Les industriels états-uniens croient aussi à la pensée du darwinisme social selon laquelle la pauvreté est un échec individuel et qu’il n’y a qu’à travailler pour devenir riche. John D. Rockefeller est un promoteur de cette idéologie « La variété de rose “ American Beauty ” ne peut être produite dans la splendeur et le parfum qui enthousiasment celui qui la contemple qu’en sacrifiant les premiers bourgeons poussant autour d’elle. Il en va de même dans la vie économique. Ce n’est là que l’application d’une loi de la nature et d’une loi de Dieu. »

Depuis l’année 1890, le 1er mai est une journée de solidarité des travailleurs partout dans le monde. Ironiquement, le 1er mai n’est pas un jour férié en Amérique du Nord tandis que plusieurs pays européens l’ont adopté en l’honneur des luttes ouvrières du passé.

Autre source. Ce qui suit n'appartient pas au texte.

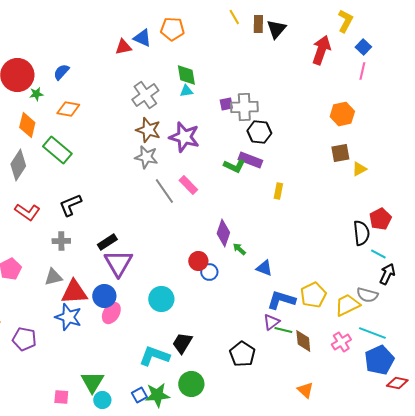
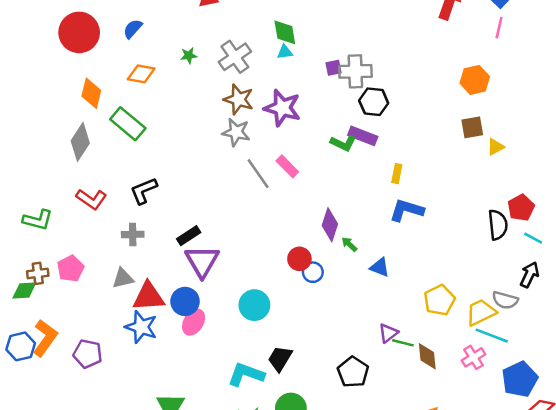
green star: (36, 94) -> (189, 56), moved
cyan line: (378, 254) -> (533, 238), moved
blue L-shape: (281, 300) -> (407, 210), moved
cyan line: (372, 333) -> (492, 336), moved

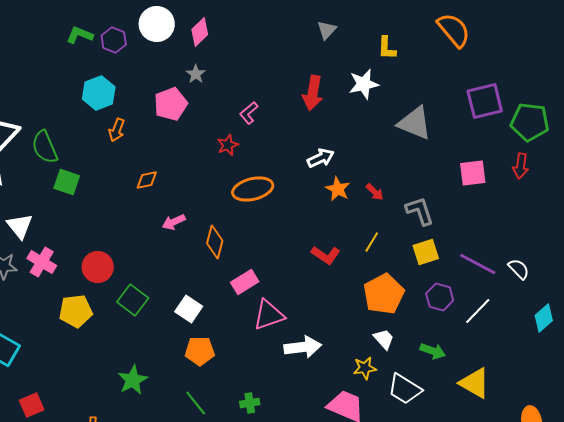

Le 1er mai doit demeurer le symbole de la solidarité des travailleurs, tout en s’unissant avec le combat des altermondialistes. Plus que jamais, les travailleurs du monde sont interdépendants, le travail des uns bouleverse le travail des autres. Le discours de la compétition entre les travailleurs du globe doit devenir une seule et même lutte pour des salaires justes et des échanges équitables. Le mouvement altermondialiste qui dénonce les recours en justice des multinationales contre les États hérite en quelque sorte des problèmes d’autrefois. Le cinquième anniversaire du Sommet des Amériques doit nous remémorer les combats de la classe ouvrière du tournant du siècle et la similitude avec ceux d’aujourd’hui.

Références historiques : Howard Zinn, Une histoire populaire des États-Unis, Montréal, LUX, 2002, 811p.